Keshia Johnson/The Daily Northwestern

The Tap Room, an extension of Sketchbook Brewing Co., opened Friday at 821 Chicago Ave. The new space currently offers 11 different beers on tap and free Wi-Fi.

Nora Shelly, Assistant City Editor

Cesar Marron and Shawn Decker were tired of working out of an alley.

That’s why the two managing partners of Sketchbook Brewing Co., 821 Chicago Ave., decided to open up the Tap Room, an add-on to their existing brewery at the same south Evanston location. Since the new space opened last Friday, their business now has a street-level entrance on Chicago Avenue, so customers won’t have to navigate through an alley to find the brewery’s entrance.

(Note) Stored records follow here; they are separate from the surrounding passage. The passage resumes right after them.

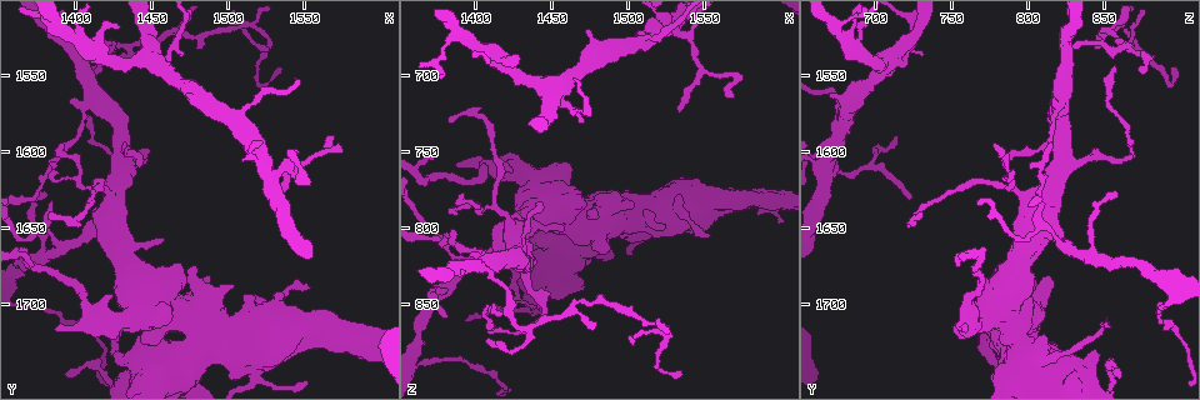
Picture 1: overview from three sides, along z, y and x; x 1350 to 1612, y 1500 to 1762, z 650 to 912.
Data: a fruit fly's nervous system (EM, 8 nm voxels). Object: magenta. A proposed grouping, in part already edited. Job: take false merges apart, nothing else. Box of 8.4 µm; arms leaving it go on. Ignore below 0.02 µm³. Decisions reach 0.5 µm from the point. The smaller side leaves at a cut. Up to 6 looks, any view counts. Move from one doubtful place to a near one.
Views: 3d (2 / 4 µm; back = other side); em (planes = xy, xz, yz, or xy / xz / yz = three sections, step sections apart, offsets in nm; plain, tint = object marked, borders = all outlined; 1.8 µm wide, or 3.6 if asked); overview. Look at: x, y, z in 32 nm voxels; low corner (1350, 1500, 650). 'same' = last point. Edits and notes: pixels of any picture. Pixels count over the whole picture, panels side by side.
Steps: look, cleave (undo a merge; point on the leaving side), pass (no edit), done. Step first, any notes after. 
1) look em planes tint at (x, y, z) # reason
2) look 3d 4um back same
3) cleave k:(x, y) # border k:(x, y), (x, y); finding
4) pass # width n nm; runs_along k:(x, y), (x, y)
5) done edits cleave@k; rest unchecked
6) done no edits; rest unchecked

look 3d 4um at (1402, 1534, 826) # three-way junction

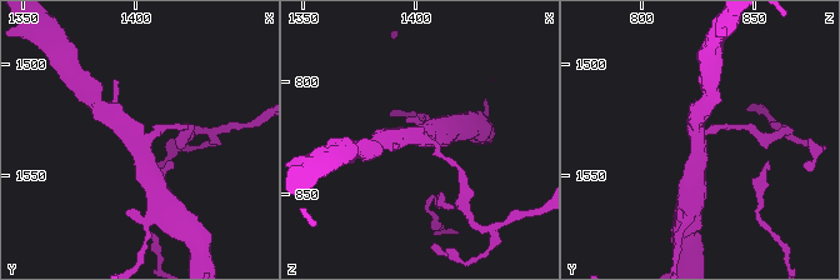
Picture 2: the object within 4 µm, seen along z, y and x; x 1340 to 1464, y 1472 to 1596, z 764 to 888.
look em planes tint at (1403, 1535, 825) # arms 3; shape alone is not enough

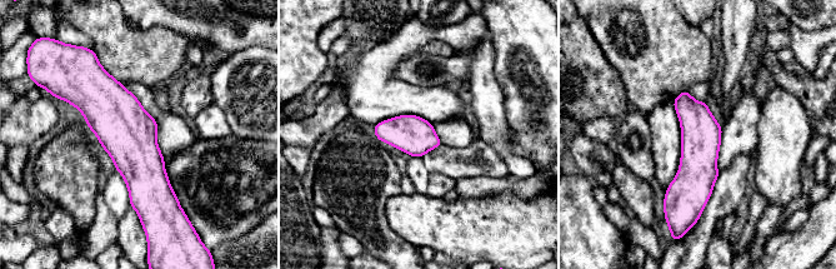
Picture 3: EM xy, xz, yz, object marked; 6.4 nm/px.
pass # runs_along 3:(100, 70), (145, 209); all the same neuron

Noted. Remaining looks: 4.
look 3d 4um at (1432, 1734, 814) # calibre changes

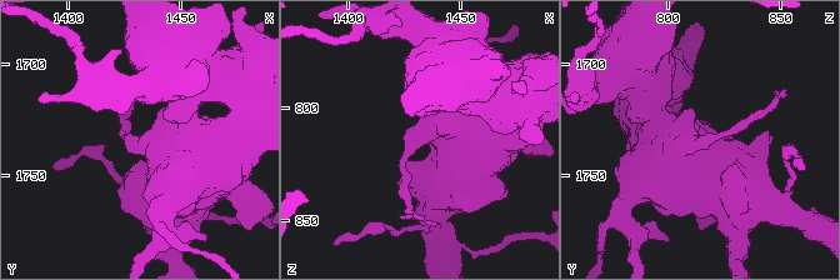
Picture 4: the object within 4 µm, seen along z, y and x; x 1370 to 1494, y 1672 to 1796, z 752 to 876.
look em xy step 8 tint at (1431, 1735, 812)

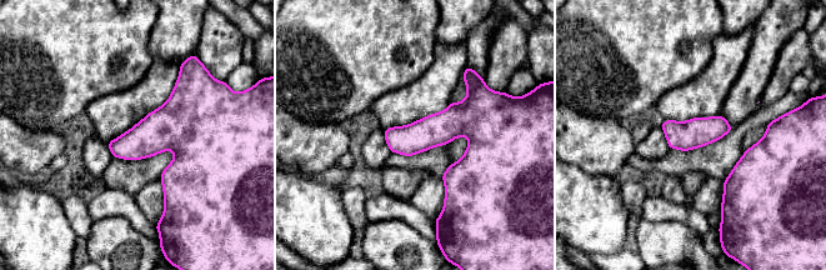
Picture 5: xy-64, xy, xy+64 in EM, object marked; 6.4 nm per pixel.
look em planes tint same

Marron said they had always wanted to expand their business but didn’t have the space to do it. He said the Tap Room was created as a space for community gathering.

“We’re hoping it becomes a neighborhood meeting spot for people who are interested in hanging out and meeting friends and discussing things,” Decker said. “We’re trying to have a place where conversation is foremost.”

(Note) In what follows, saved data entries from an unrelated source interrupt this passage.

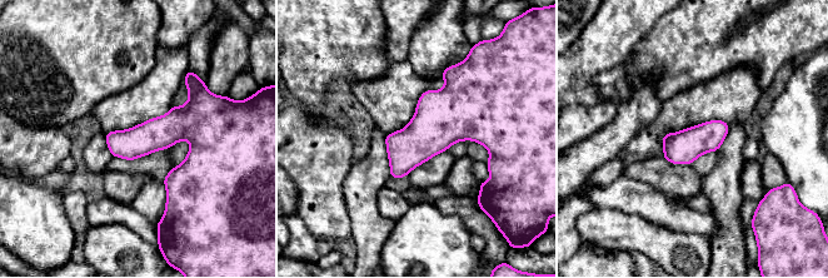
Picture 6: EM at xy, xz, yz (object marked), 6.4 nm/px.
pass # runs_along 6:(212, 132), (108, 137); one neuron here

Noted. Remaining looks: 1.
look em planes tint at (1450, 1540, 706) # two arms at a narrow angle

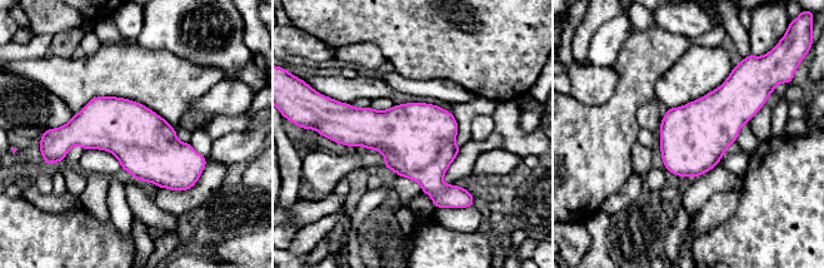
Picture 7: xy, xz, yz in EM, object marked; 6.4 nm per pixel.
pass # one neuron here

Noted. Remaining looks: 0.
done no edits; rest unchecked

The Tap Room currently has 11 different beers on tap, as well as free Wi-Fi, and features rotating work from local artists on its walls. Customers can bring their own food to the Tap Room or buy sandwiches and brownies made at Hewn Bakery, 810 Dempster St. The space will be open from Tuesday through Sunday.

Sketchbook first opened in 2014, with a focus on promoting sustainability and establishing a relaxed community space in the south Evanston neighborhood. The business follows a community-supported brewery model, meaning patrons can buy six-month or year-long memberships to get pints or growlers of beer at a discounted price, Marron said.

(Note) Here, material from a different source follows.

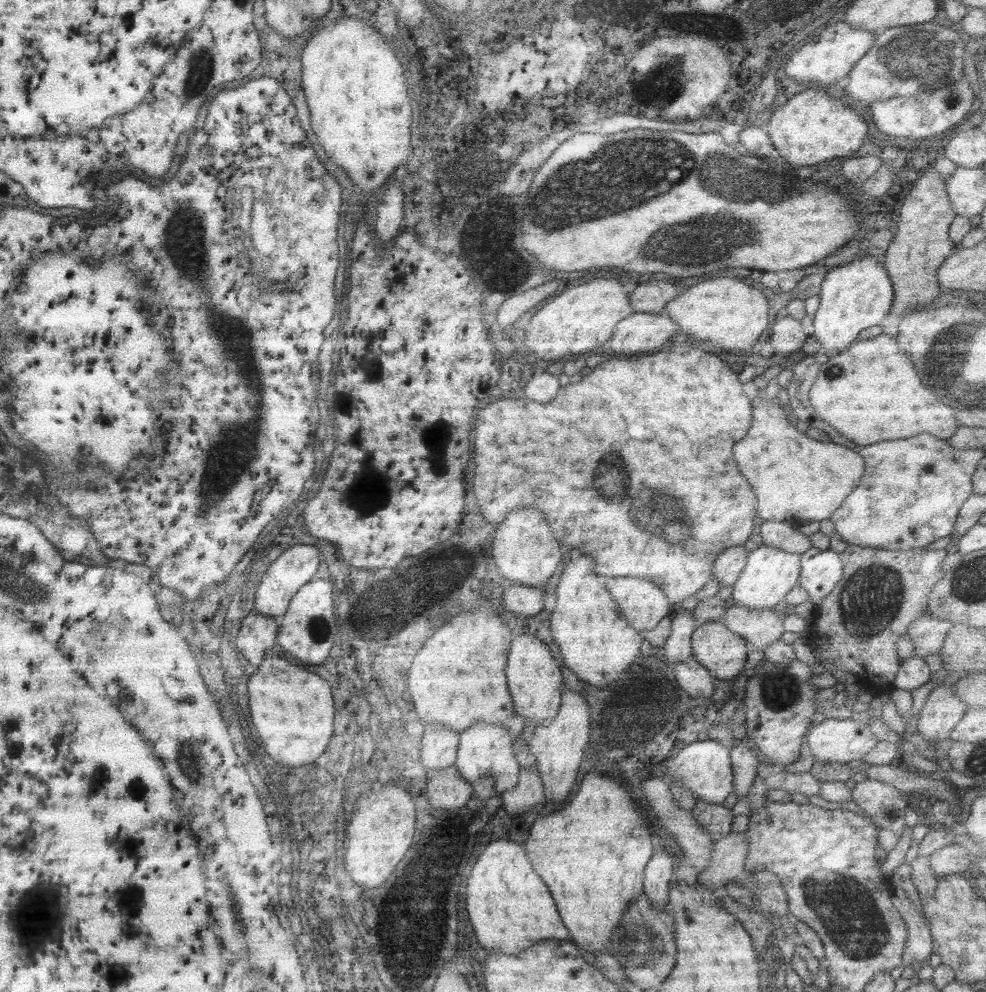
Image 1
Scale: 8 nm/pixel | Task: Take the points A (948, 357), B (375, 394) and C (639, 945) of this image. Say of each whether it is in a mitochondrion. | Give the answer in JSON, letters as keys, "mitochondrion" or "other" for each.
{"A":"mitochondrion","B":"other","C":"mitochondrion"}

“We had constant positive feedback from our neighbors,” said Marron. “We had (an expansion) in mind from the beginning.”

Marron said the Tap Room was created with the neighborhood in mind, aiming to make itself a trademark of the area — similar to establishments such as the Piccolo Theatre, 600 Main St. and Dollop Coffee and Hoosier Mama Pie Co., 749 Chicago Ave.

Their business would not be successful without those other businesses in the area, Marron said.

“South Evanston … is becoming more and more invigorating right now,” he said. “To be a hotspot you have to have other things to complement it.”

Julie Matthei, co-owner of Hewn, said in her experience as a business owner in the city, Evanston businesses are traditionally supportive of one another.

For example, Hewn uses Sketchbook’s beer and spent grains from the brewing process in some of their breads.

“We have a lot of ties to food and beverage establishments right here in Evanston,” Matthei said. “It only helps business when you work together and collaborate on things. We share a lot of customers, and people who love our bread also love Sketchbook’s beer.”

Decker said the emphasis on sustainability is key to their business plan. The Tap Room includes a bar and table tops made from a decommissioned bowling alley, vintage bar stools and elements from a 19th-century home. Apart from the Tap Room, Decker said sustainability has informed a lot of their business decisions.

“For me it was a big factor in deciding to put all the energy into setting up this brewery — the issue of sustainability and localness,” he said. “This business model of going into business primarily as a local brewery, not as somebody that’s regional but rather somebody that is embedded in that neighborhood.”